The input Start Marker
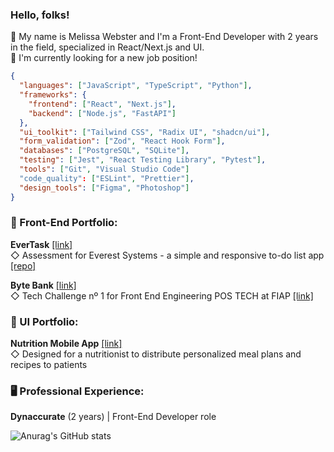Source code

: ### Hello, folks! 
:ear_of_rice: My name is Melissa Webster and I'm a Front-End Developer with 2 years in the field, specialized in React/Next.js and UI. <br />
:telescope: I'm currently looking for a new job position!

```json
{
  "languages": ["JavaScript", "TypeScript", "Python"],
  "frameworks": {
    "frontend": ["React", "Next.js"],
    "backend": ["Node.js", "FastAPI"]
  },
  "ui_toolkit": ["Tailwind CSS", "Radix UI", "shadcn/ui"],
  "form_validation": ["Zod", "React Hook Form"],
  "databases": ["PostgreSQL", "SQLite"],
  "testing": ["Jest", "React Testing Library", "Pytest"],
  "tools": ["Git", "Visual Studio Code"]
  "code_quality": ["ESLint", "Prettier"],
  "design_tools": ["Figma", "Photoshop"]
}
```
### :rice_scene: Front-End Portfolio:
__EverTask__ <a href="https://everest-ui-test-psi.vercel.app/" target="_blank">[link]</a><br> 
◇ Assessment for Everest Systems - a simple and responsive to-do list app <a href="https://github.com/melissawebster/everest-ui-test" target="_blank">[repo]</a><br>

__Byte Bank__ <a href="https://bytebank-pied.vercel.app/" target="_blank">[link]</a><br>
◇ Tech Challenge nº 1 for Front End Engineering POS TECH at FIAP <a href="https://github.com/melissawebster/bytebank" target="_blank">[link]</a> <br>

### :art: UI Portfolio:
__Nutrition Mobile App__ <a href="https://www.figma.com/design/fE8xTzFuvoipGYZ7ZSqtYf/Nutrition-App?node-id=0-1&t=hY7T7C5FvTsEzHBP-1" target="_blank">[link]</a> <br>
◇ Designed for a nutritionist to distribute personalized meal plans and recipes to patients

### 🖥️ Professional Experience:
__Dynaccurate__ (2 years) | Front-End Developer role

![Anurag's GitHub stats](https://github-readme-stats.vercel.app/api?username=melissawebster&show_icons=true&theme=prussian)<p></p>


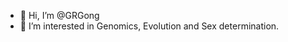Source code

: - 👋 Hi, I’m @GRGong
- 👀 I’m interested in Genomics, Evolution and Sex determination.


<!---
GRGong/GRGong is a ✨ special ✨ repository because its `README.md` (this file) appears on your GitHub profile.
You can click the Preview link to take a look at your changes.
--->

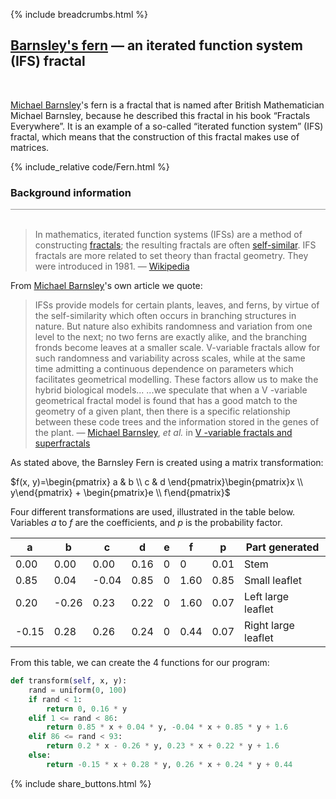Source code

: {% include breadcrumbs.html %}

## [Barnsley&apos;s fern](https://rosettacode.org/wiki/Barnsley_fern) &mdash; an iterated function system (IFS) fractal
<div class="header_line"><br/></div>

[Michael Barnsley](https://en.wikipedia.org/wiki/Michael_Barnsley)&apos;s fern 
is a fractal that is named after British Mathematician Michael Barnsley, 
because he described this fractal in his book “Fractals Everywhere”. 
It is an example of a so-called “iterated function system” (IFS) fractal, which means
that the construction of this fractal makes use of matrices.

{% include_relative code/Fern.html %}

<p style="clear: both;"></p>

### Background information
<div style="border-top: 1px solid #999999"><br/></div>

<blockquote>
In mathematics, iterated function systems (IFSs) are a method of constructing 
<a href="https://en.wikipedia.org/wiki/Fractal">fractals</a>; 
the resulting fractals are often <a href="https://en.wikipedia.org/wiki/Self-similar">self-similar</a>. 
IFS fractals are more related to set theory 
than fractal geometry. They were introduced in 1981. &mdash;
<a href="https://en.wikipedia.org/wiki/Iterated_function_system">Wikipedia</a>
</blockquote>

From [Michael Barnsley](https://en.wikipedia.org/wiki/Michael_Barnsley)&apos;s own article we quote:

<p style="clear: both;"></p>

<blockquote>
IFSs provide models for certain plants, leaves, and ferns, by virtue of the self-similarity which often occurs 
in branching structures in nature. But nature also exhibits randomness and variation from one level to the next; 
no two ferns are exactly alike, and the branching fronds become leaves at a smaller scale. 
V-variable fractals allow for such randomness and variability across scales, while at the same time 
admitting a continuous dependence on parameters which facilitates geometrical modelling. 
These factors allow us to make the hybrid biological models... ...we speculate that when a V -variable 
geometrical fractal model is found that has a good match to the geometry of a given plant, 
then there is a specific relationship between these code trees and the information 
stored in the genes of the plant. &mdash; 
<a href="https://en.wikipedia.org/wiki/Michael_Barnsley">Michael Barnsley</a>, <i>et al.</i> in
<a href="https://maths-people.anu.edu.au/~barnsley/pdfs/V-var_super_fractals.pdf">V -variable fractals and superfractals</a>
</blockquote>

<p style="clear: both;"></p>

As stated above, the Barnsley Fern is created using a matrix transformation:

$f(x, y)=\begin{pmatrix} a & b \\ c & d \end{pmatrix}\begin{pmatrix}x \\ y\end{pmatrix} + \begin{pmatrix}e \\ f\end{pmatrix}$

Four different transformations are used, illustrated in the table below. 
Variables $a$ to $f$ are the coefficients, 
and $p$ is the probability factor.

| a     | b     | c     |   d  |  e   | f    | p    | Part generated       | 
|-------|-------|-------|------|------|------|------|----------------------|
|  0.00 | 0.00  | 0.00  | 0.16 |  0   | 0    | 0.01 | Stem                 |
| 0.85  | 0.04  | -0.04 | 0.85 |   0  | 1.60 | 0.85 | Small leaflet        |
| 0.20  | -0.26 | 0.23  | 0.22 |  0   | 1.60 | 0.07 | Left large leaflet   | 
| -0.15 | 0.28  | 0.26  | 0.24 |  0   | 0.44 | 0.07 | Right large leaflet  |


From this table, we can create the 4 functions for our program:

```python
def transform(self, x, y):
    rand = uniform(0, 100)
    if rand < 1:
        return 0, 0.16 * y
    elif 1 <= rand < 86:
        return 0.85 * x + 0.04 * y, -0.04 * x + 0.85 * y + 1.6
    elif 86 <= rand < 93:
        return 0.2 * x - 0.26 * y, 0.23 * x + 0.22 * y + 1.6
    else:
        return -0.15 * x + 0.28 * y, 0.26 * x + 0.24 * y + 0.44
```

<p style="clear: both;"></p>

{% include share_buttons.html %}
The input End Marker
• [Try it] Leaving out the pictures, restate each line of the listing above verbatim, from the opening line to the line bearing "### :art: UI", inclusive, and no more.

• [Answer for this exercise]
Source code

: ### Hello, folks! 
:ear_of_rice: My name is Melissa Webster and I'm a Front-End Developer with 2 years in the field, specialized in React/Next.js and UI. <br />
:telescope: I'm currently looking for a new job position!

```json
{
  "languages": ["JavaScript", "TypeScript", "Python"],
  "frameworks": {
    "frontend": ["React", "Next.js"],
    "backend": ["Node.js", "FastAPI"]
  },
  "ui_toolkit": ["Tailwind CSS", "Radix UI", "shadcn/ui"],
  "form_validation": ["Zod", "React Hook Form"],
  "databases": ["PostgreSQL", "SQLite"],
  "testing": ["Jest", "React Testing Library", "Pytest"],
  "tools": ["Git", "Visual Studio Code"]
  "code_quality": ["ESLint", "Prettier"],
  "design_tools": ["Figma", "Photoshop"]
}
```
### :rice_scene: Front-End Portfolio:
__EverTask__ <a href="https://everest-ui-test-psi.vercel.app/" target="_blank">[link]</a><br> 
◇ Assessment for Everest Systems - a simple and responsive to-do list app <a href="https://github.com/melissawebster/everest-ui-test" target="_blank">[repo]</a><br>

__Byte Bank__ <a href="https://bytebank-pied.vercel.app/" target="_blank">[link]</a><br>
◇ Tech Challenge nº 1 for Front End Engineering POS TECH at FIAP <a href="https://github.com/melissawebster/bytebank" target="_blank">[link]</a> <br>

### :art: UI Portfolio:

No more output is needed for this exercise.